TASK OBJECTIVE
Leaving the pictures out, print the lines from the first line of the listing through the line containing "## Our data", exactly as they read, and no others.

**** RECORDS PROVIDED ****

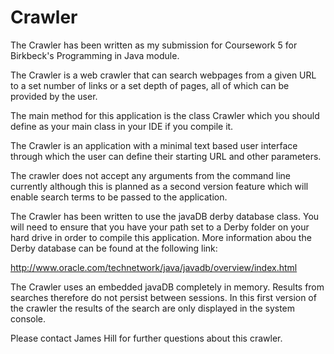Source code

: # Crawler
The Crawler has been written as my submission for Coursework 5 for Birkbeck's Programming in Java module.

The Crawler is a web crawler that can search webpages from a given URL to a set number of links or a set depth of pages, all of
which can be provided by the user.

The main method for this application is the class Crawler which you should define as your main class in your IDE if you compile it.

The Crawler is an application with a minimal text based user interface through which the user can define their starting URL and other parameters.

The crawler does not accept any arguments from the command line currently although this is planned as a second version feature which will enable search terms to be passed to the application.

The Crawler has been written to use the javaDB derby database class. You will need to ensure that you have your path set to a Derby folder on your hard drive in order to compile this application.  More information abou the Derby database can be found at the following link:

  http://www.oracle.com/technetwork/java/javadb/overview/index.html

The Crawler uses an embedded javaDB completely in memory.  Results from searches therefore do not persist between sessions. In this first version of the crawler the results of the search are only displayed in the system console.

Please contact James Hill for further questions about this crawler.
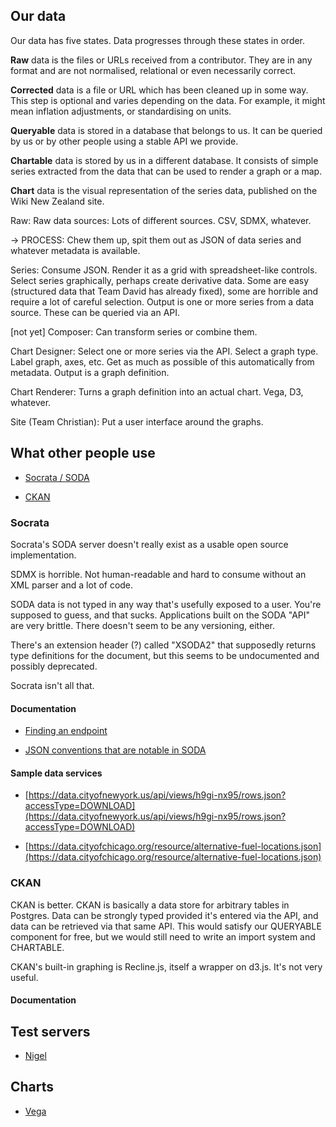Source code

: 
## Our data

Our data has five states.  Data progresses through these states in order.

**Raw** data is the files or URLs received from a contributor.  They are in any format and are not normalised, relational or even necessarily correct.

**Corrected** data is a file or URL which has been cleaned up in some way.  This step is optional and varies depending on the data.  For example, it might mean inflation adjustments, or standardising on units.

**Queryable** data is stored in a database that belongs to us.  It can be queried by us or by other people using a stable API we provide.

**Chartable** data is stored by us in a different database. It consists of simple series extracted from the data that can be used to render a graph or a map.

**Chart** data is the visual representation of the series data, published on the Wiki New Zealand site.


<!-- START HERE -->

Raw:
Raw data sources:  Lots of different sources. CSV, SDMX, whatever.

-> PROCESS:  Chew them up, spit them out as JSON of data series and whatever metadata is available.

Series:
Consume JSON. Render it as a grid with spreadsheet-like controls.  Select series graphically, perhaps create derivative data.  Some are easy (structured data that Team David has already fixed), some are horrible and require a lot of careful selection.  Output is one or more series from a data source.  These can be queried via an API.

[not yet] Composer:  Can transform series or combine them.

Chart Designer:
Select one or more series via the API.  Select a graph type.  Label graph, axes, etc. Get as much as possible of this automatically from metadata.  Output is a graph definition.

Chart Renderer:
Turns a graph definition into an actual chart.  Vega, D3, whatever.

Site (Team Christian):  Put a user interface around the graphs.

<!-- STOP HERE -->



## What other people use

* [Socrata / SODA](http://socrata.com)

* [CKAN](http://ckan.org)

### Socrata

Socrata's SODA server doesn't really exist as a usable open source implementation.

SDMX is horrible.  Not human-readable and hard to consume without an XML parser and a lot of code.

SODA data is not typed in any way that's usefully exposed to a user.  You're supposed to guess, and that sucks.  Applications built on the SODA "API" are very brittle.  There doesn't seem to be any versioning, either.

There's an extension header (?) called "XSODA2" that supposedly returns type definitions for the document, but this seems to be undocumented and possibly deprecated.

Socrata isn't all that.

#### Documentation

* [Finding an endpoint](http://dev.socrata.com/docs/endpoints.html)

* [JSON conventions that are notable in SODA](http://dev.socrata.com/docs/formats/json.html)

#### Sample data services

* [https://data.cityofnewyork.us/api/views/h9gi-nx95/rows.json?accessType=DOWNLOAD](https://data.cityofnewyork.us/api/views/h9gi-nx95/rows.json?accessType=DOWNLOAD)

* [https://data.cityofchicago.org/resource/alternative-fuel-locations.json](https://data.cityofchicago.org/resource/alternative-fuel-locations.json)

### CKAN

CKAN is better.  CKAN is basically a data store for arbitrary tables in Postgres.  Data can be strongly typed provided it's entered via the API, and data can be retrieved via that same API.  This would satisfy our QUERYABLE component for free, but we would still need to write an import system and CHARTABLE.

CKAN's built-in graphing is Recline.js, itself a wrapper on d3.js.  It's not very useful.

#### Documentation

## Test servers

* [Nigel](http://wikinz-hf.dev.home.mcnie.name)

## Charts

* [Vega](https://github.com/trifacta/vega/wiki/Tutorial)


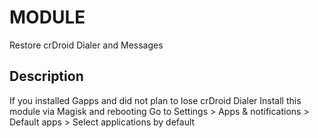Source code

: # MODULE
 Restore crDroid Dialer and Messages

## Description
 If you installed Gapps and did not plan to lose crDroid Dialer
 Install this module via Magisk and rebooting
 Go to Settings > Apps & notifications > Default apps > Select applications by default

****

TASK OUTPUT
Source code

: # Crawler
The Crawler has been written as my submission for Coursework 5 for Birkbeck's Programming in Java module.

The Crawler is a web crawler that can search webpages from a given URL to a set number of links or a set depth of pages, all of
which can be provided by the user.

The main method for this application is the class Crawler which you should define as your main class in your IDE if you compile it.

The Crawler is an application with a minimal text based user interface through which the user can define their starting URL and other parameters.

The crawler does not accept any arguments from the command line currently although this is planned as a second version feature which will enable search terms to be passed to the application.

The Crawler has been written to use the javaDB derby database class. You will need to ensure that you have your path set to a Derby folder on your hard drive in order to compile this application.  More information abou the Derby database can be found at the following link:

  http://www.oracle.com/technetwork/java/javadb/overview/index.html

The Crawler uses an embedded javaDB completely in memory.  Results from searches therefore do not persist between sessions. In this first version of the crawler the results of the search are only displayed in the system console.

Please contact James Hill for further questions about this crawler.
Source code

: 
## Our data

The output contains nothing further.